Já em setembro de 2023 um jovem emigrante militante do Chega confrontou o Presidente no Canadá com a seguinte questão: “Porque é que você tem medo de o Chega ir para o Governo? É por isso que você não faz nada?”. Marcelo Rebelo de Sousa respondeu de imediato que “os portugueses decidem o que querem para o Governo e, portanto, se decidirem A é A, se for B é B”. Ou seja: se o Chega for o A ou B dos portugueses para Marcelo está tudo bem.

Menos de dois meses depois, em novembro, foi o próprio André Ventura a dar conta de uma garantia do Presidente, que este nunca desmentiu publicamente: “Foi satisfatório [perceber] que o Presidente da República não será obstáculo a qualquer tipo de participação governamental por parte do Chega e de que não será o Presidente da República um obstáculo à construção de um governo se os partidos quiserem”.

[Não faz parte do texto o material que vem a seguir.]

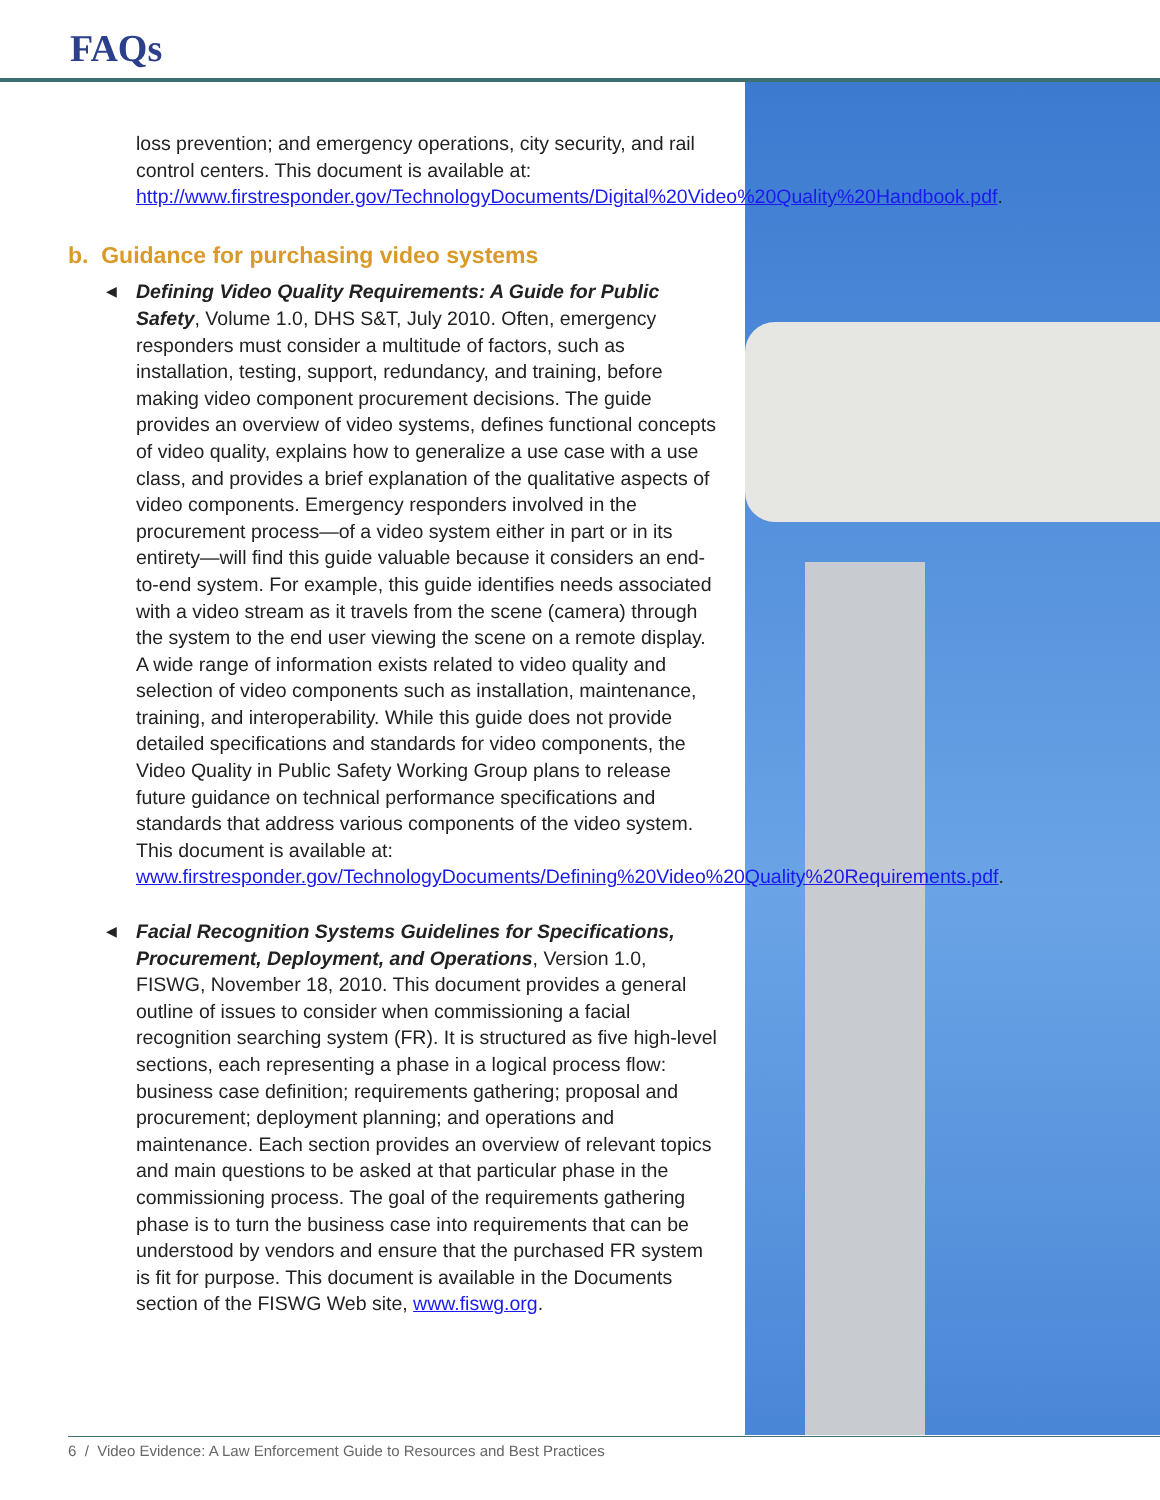FAQs
loss prevention; and emergency operations, city security, and rail control centers. This document is available at: http://www.firstresponder.gov/TechnologyDocuments/Digital%20Video%20Quality%20Handbook.pdf.
b. Guidance for purchasing video systems
◀ Defining Video Quality Requirements: A Guide for Public Safety, Volume 1.0, DHS S&T, July 2010. Often, emergency responders must consider a multitude of factors, such as installation, testing, support, redundancy, and training, before making video component procurement decisions. The guide provides an overview of video systems, defines functional concepts of video quality, explains how to generalize a use case with a use class, and provides a brief explanation of the qualitative aspects of video components. Emergency responders involved in the procurement process—of a video system either in part or in its entirety—will find this guide valuable because it considers an end-to-end system. For example, this guide identifies needs associated with a video stream as it travels from the scene (camera) through the system to the end user viewing the scene on a remote display. A wide range of information exists related to video quality and selection of video components such as installation, maintenance, training, and interoperability. While this guide does not provide detailed specifications and standards for video components, the Video Quality in Public Safety Working Group plans to release future guidance on technical performance specifications and standards that address various components of the video system. This document is available at: www.firstresponder.gov/TechnologyDocuments/Defining%20Video%20Quality%20Requirements.pdf.
◀ Facial Recognition Systems Guidelines for Specifications, Procurement, Deployment, and Operations, Version 1.0, FISWG, November 18, 2010. This document provides a general outline of issues to consider when commissioning a facial recognition searching system (FR). It is structured as five high-level sections, each representing a phase in a logical process flow: business case definition; requirements gathering; proposal and procurement; deployment planning; and operations and maintenance. Each section provides an overview of relevant topics and main questions to be asked at that particular phase in the commissioning process. The goal of the requirements gathering phase is to turn the business case into requirements that can be understood by vendors and ensure that the purchased FR system is fit for purpose. This document is available in the Documents section of the FISWG Web site, www.fiswg.org.
6 / Video Evidence: A Law Enforcement Guide to Resources and Best Practices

Na última mensagem de Ano Novo, já em 2024, o Presidente da República voltou a deixar bem claro que, para ele, não existem linhas vermelhas — nem à esquerda, nem à direita. “O povo é quem mais ordena” ou “2024 irá ser, largamente, aquilo que os votantes, em democracia, quiserem” quer dizer isso mesmo: Marcelo permitirá formar Governo quem tiver votos para isso, seja qual for a matriz ideológica.

Marcelo preferiria até, na salvaguarda da sua popularidade e legado, que a nova AD conseguisse a maioria parlamentar em conjunto com a Iniciativa Liberal. Mas o seu lado de constitucionalista não lhe permitiria outra opção senão aceitar um governo que venha a ter o apoio parlamentar do Chega. Para o Presidente da República não há linhas vermelhas. Ora, se para a primeira figura da Nação o partido de André Ventura faz parte do arco da governação, a discussão sobre a normalização do Chega torna-se irrelevante. Marcelo já mais que o normalizou. Deu-lhe legitimidade de governação.

No dia do arranque do Congresso do PS, Marcelo voltou a falar, no festival de podcasts do Expresso, sobre a direita radical, mas até fez uma distinção entre a “soft” e a “hard“. O Chega encaixa, porém, no critério “soft” definido por Marcelo. Mais do que isso: o Presidente diz que a direita radical é um problema da direita, mas também da esquerda. Só não é um problema dele. A ele, Marcelo, só lhe compete olhar resultados eleitorais.

Astuto, André Ventura já percebeu que não tem um obstáculo em Belém. Depois de anos a criticar o Presidente da República, o líder do Chega elogiou o discurso de Ano Novo de Marcelo. Mesmo o arremesso político do caso das gémeas, que Ventura não larga, foi redirecionado para o Governo, enquanto em meados de dezembro as exigências também eram feitas ao chefe de Estado.

Ventura, que dentro de quatro dias protagoniza mais um Congresso ‘patrocinado’ pelo Tribunal Constitucional, só tem um último grande obstáculo a integrar uma solução de Governo se a direita tiver votos para isso: a coerência de Luís Montenegro.